Our Patron Saint - Saint Basil the Great
Archbishop of Caesarea in Cappadocia
The saints of the church, who are alive in Christ, are not only models whose lives and devotion to God we should strive to emulate, but also are intercessors to God. Individual faithful and parish communities are called upon to take a patron saint, in the tradition of the Holy Orthodox Church. Early churches were built at the site of the graves of many of the Holy Martyrs. These communities were dedicated with the name of the martyr, and he or she was called upon by the community who worshiped there to act as an intercessor and protector for the faithful. Churches today place relics of the saints inside the Altar table as well as in places for veneration in the church in remembrance of these holy men and women in our lives.
About Saint Basil
Saint Basil the Great was born about the end of the year 329 in Caesarea of Cappadocia, to a family renowned for their learning and holiness. His parents' names were Basil and Emily. His mother Emily (commemorated July 19) and his grandmother Macrina (Jan. 14) are Saints of the Church, together with all his brothers and sisters: Macrina, his elder sister (July 19), Gregory of Nyssa (Jan. 10), Peter of Sebastia (Jan. 9), and Naucratius. Basil studied in Constantnople under the sophist Libanius, then in Athens, where also he formed a friendship with the young Gregory, a fellow Cappadocian, later called "the Theologian." Through the good influence of his sister Macrina (see July 19), he chose to embrace the ascetical life, abandoning his worldly career. He visited the monks in Egypt, in Palestine, in Syria, and in Mesopotamia, and upon returning to Caesarea, he departed to a hermitage on the Iris River in Pontus, not far from Annesi, where his mother and his sister Macrina were already treading the path of the ascetical life; here he also wrote his ascetical homilies. Because of the majesty and keenness of his eloquence, he is honoured as "the revealer of heavenly things" and "the Great."

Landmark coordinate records
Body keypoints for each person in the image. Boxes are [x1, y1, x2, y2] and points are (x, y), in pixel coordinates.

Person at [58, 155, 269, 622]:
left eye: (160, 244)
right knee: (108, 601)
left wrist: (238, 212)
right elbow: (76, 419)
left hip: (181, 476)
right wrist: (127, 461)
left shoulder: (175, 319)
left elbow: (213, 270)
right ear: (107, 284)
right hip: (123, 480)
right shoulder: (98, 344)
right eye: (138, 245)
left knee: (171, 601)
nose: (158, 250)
==
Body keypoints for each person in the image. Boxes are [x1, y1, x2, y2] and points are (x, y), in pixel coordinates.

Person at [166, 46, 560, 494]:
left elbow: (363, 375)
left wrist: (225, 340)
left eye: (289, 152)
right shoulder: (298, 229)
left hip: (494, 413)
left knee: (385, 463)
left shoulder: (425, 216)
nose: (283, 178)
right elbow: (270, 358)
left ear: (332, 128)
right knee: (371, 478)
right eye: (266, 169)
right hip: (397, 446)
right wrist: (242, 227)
...
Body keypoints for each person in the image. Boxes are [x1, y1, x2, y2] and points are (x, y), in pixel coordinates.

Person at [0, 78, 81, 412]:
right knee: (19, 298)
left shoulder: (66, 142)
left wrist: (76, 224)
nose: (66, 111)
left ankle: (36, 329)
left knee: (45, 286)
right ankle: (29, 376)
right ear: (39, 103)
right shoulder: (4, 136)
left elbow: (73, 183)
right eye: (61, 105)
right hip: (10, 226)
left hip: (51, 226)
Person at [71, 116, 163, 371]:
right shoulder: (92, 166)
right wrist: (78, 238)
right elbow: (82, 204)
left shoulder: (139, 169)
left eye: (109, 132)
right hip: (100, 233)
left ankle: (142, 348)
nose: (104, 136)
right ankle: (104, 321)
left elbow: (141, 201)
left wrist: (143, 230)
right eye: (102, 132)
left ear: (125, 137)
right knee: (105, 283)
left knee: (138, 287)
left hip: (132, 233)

ACTIONS TO TAKE:
1. From the text about Saint Basil the Great, output the passage starting at "Our Patron Saint" and ending at "in our lives.", copied word for word.
2. List the regions where, according to the text about Saint Basil the Great, he visited the monks.
3. Resume the text about Saint Basil the Great from the point at which it stops.

PER-TASK ANSWERS:
1.
Our Patron Saint - Saint Basil the Great
Archbishop of Caesarea in Cappadocia
The saints of the church, who are alive in Christ, are not only models whose lives and devotion to God we should strive to emulate, but also are intercessors to God. Individual faithful and parish communities are called upon to take a patron saint, in the tradition of the Holy Orthodox Church. Early churches were built at the site of the graves of many of the Holy Martyrs. These communities were dedicated with the name of the martyr, and he or she was called upon by the community who worshiped there to act as an intercessor and protector for the faithful. Churches today place relics of the saints inside the Altar table as well as in places for veneration in the church in remembrance of these holy men and women in our lives.

2. Egypt, Palestine, Syria, Mesopotamia

3.
Saint Basil is also celebrated on January 30th with Saint Gregory the Theologian and Saint John Chrysostom.
Apolytikion in the Fourth Tone
Your voice resounded throughout the world that received your word by which, in godly manner, you taught dogma, clarified the nature of beings, and set in order the character of people. Venerable father, Royal Priesthood, intercede to Christ God to grant us great mercy.
Kontakion in the Fourth Tone
For the Church art thou in truth a firm foundation, granting an inviolate lordship unto all mortal men and sealing it with what thou hast taught, O righteous Basil, revealer of heavenly things.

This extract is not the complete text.